What variant of cellular architecture are you referring to? Can you give me a link or few? I'm fascinated by it and I've led a team to break up a monolithic solution running on AWS to a cellular architecture. The results were good, but not magic. The process of learning from failures did not stop, but it did change (for the better).
No matter what architecture, processes, software, frameworks, and systems you use, or how exhaustively you plan and test for every failure mode, you cannot 100% predict every scenario and claim "cellular architecture fixes this". This includes making 100% of all failures "contained". Not realistic.
If your AWS service is properly regionalized, that’s the minimum amount of cellular architecture required. Did your service ever fail in multiple regions simultaneously?
Cellular architecture within a region is the next level and is more difficult, but is achievable if you adhere to the same principles that prohibit inter-regional coupling:
It wasn't worth thinking about. I'm not going to defend myself against arguments and absolute claims I didn't make. The key word here is mitigation, not perfection.

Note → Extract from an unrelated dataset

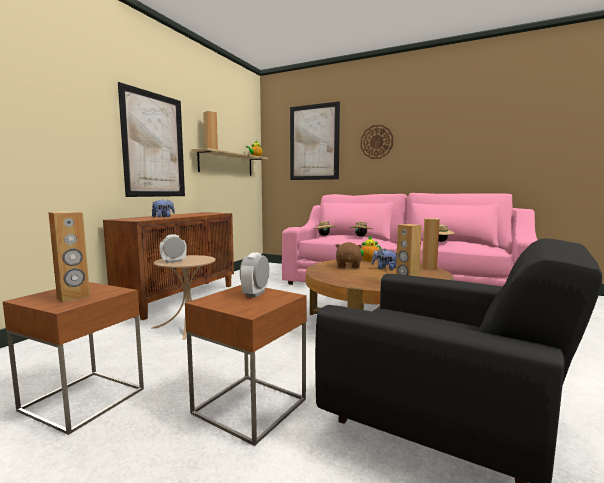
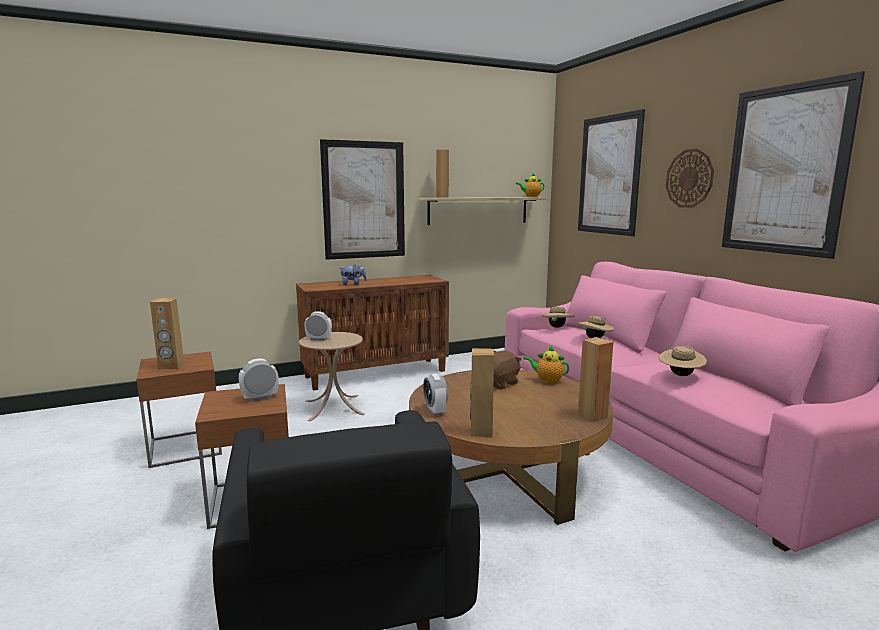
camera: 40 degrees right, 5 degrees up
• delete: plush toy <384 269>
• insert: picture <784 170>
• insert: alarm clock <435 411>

> If your AWS service is properly regionalized, that’s the minimum amount of cellular architecture required
Amazon has had multi-region outages due to pushing bad configs, so it’s extremely difficult to believe whatever you are proposing solves that exact problem by relying on multi-regions.
Come to think of it, Cloudflare’s outage today is another good counterexample.
It has been a very, very long time since AWS had a simultaneous failure across multiple regions. Even customers impacted by the loss of Route 53 control plane functionality in last month’s us-east-1 were able to gracefully fail over to a backup region if they configured failover records in advance, had Application Recovery Controller set up, or fronted their APIs or websites with Global Accelerator.
Customers survive incidents on a daily basis by failing over across regions (even in the absence of an AWS regional failure, they can fail due to a bad deployment or other cause). The reason you don’t hear about it is because it works.
Fires happen every day. Smoke alarms go off, firefighters get called in, incident response is exercised, and lessons from the situation are learned (with resulting updates to the fire and building codes).
Yet even though this happens, entire cities almost never burn down anymore. And we want to keep it that way.
As Cook points out, "Safety is a characteristic of systems and not of their components."